Your LLM outputs are unreliable. Before you blame the model, audit your pipeline. What context is it actually receiving? Is it stale? Is it irrelevant? Is it contradictory? Nine times out of ten, the problem is upstream — just like every data quality issue you've ever debugged.
You're hitting context window limits. This is a capacity planning problem. Treat it like one. Profile your token usage. Understand where the budget goes. Optimize retrieval precision before you upgrade to a bigger model.

You should not blindly apply data engineering patterns when:

The context is entirely conversational. A chatbot with no external knowledge sources isn't a data pipeline. It's a stateful application. Don't over-engineer it.
You're doing single-shot generation. If you're passing a system prompt and a user query with no retrieval, there's no pipeline to build. That's just an API call.

What Your Manager Thinks It Does vs. What It Actually Does

Your manager thinks context engineering is a new discipline that requires hiring new specialists with AI-specific skills.

What it actually is: data engineering with a language model as the downstream consumer. The skills are the same. Schema design, pipeline reliability, data quality, freshness guarantees, capacity planning. The only new skill is understanding how LLMs consume context — which takes about a week to learn, not a career to build.
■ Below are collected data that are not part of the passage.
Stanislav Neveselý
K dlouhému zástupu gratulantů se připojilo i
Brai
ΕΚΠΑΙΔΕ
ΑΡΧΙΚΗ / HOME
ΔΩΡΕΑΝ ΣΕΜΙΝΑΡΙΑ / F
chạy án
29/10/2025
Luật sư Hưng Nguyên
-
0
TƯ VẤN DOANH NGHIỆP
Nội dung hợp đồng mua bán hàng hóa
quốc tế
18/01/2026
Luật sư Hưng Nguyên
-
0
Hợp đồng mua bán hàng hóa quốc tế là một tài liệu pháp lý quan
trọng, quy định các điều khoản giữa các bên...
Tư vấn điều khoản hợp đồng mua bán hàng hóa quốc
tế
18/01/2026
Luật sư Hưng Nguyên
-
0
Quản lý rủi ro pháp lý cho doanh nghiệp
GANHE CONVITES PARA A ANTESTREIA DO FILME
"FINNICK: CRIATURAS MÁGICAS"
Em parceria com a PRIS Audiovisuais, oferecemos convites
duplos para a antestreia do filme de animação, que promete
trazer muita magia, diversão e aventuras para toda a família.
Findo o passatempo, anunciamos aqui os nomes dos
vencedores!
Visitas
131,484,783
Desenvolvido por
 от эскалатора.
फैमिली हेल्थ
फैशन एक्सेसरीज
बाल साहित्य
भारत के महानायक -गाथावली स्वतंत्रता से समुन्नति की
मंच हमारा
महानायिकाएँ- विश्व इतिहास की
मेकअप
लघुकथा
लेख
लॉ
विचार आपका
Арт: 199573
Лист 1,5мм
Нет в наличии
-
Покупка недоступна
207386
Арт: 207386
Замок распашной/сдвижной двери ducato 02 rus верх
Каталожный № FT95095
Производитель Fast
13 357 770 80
If your team already has data engineers, you already have context engineers. They just need to learn the interface of the new consumer. That's a Tuesday, not a reorg.

Ship This Weekend

Take an existing data pipeline in your organization — any pipeline that feeds a dashboard or report — and rewire the output to feed an LLM instead.

Concretely:

Pick a pipeline that produces a daily or weekly summary (sales numbers, incident reports, deployment metrics — anything)
Instead of rendering the output as a dashboard, format it as structured text
Pass it to an LLM with a system prompt: "You are an analyst. Based on the following data, identify the three most important trends and explain why they matter."
Email the result to yourself

import openai

daily_data = your_existing_pipeline.run()  # same pipeline, same data

response = openai.chat.completions.create(
    model="gpt-4o",
    messages=[
        {"role": "system", "content": "You are a data analyst. Identify the 3 most important trends in the data below. Be specific and cite numbers."},
        {"role": "user", "content": format_as_text(daily_data)}
    ]
)

send_email(to="you@company.com", body=response.choices[0].message.content)

You'll learn two things. First, that the quality of the LLM output is entirely dependent on the quality of the data you feed it — which you already knew but will now feel viscerally. Second, that "context engineering" is just deciding what to include in format_as_text(). That's data modeling. You've been doing it your entire career.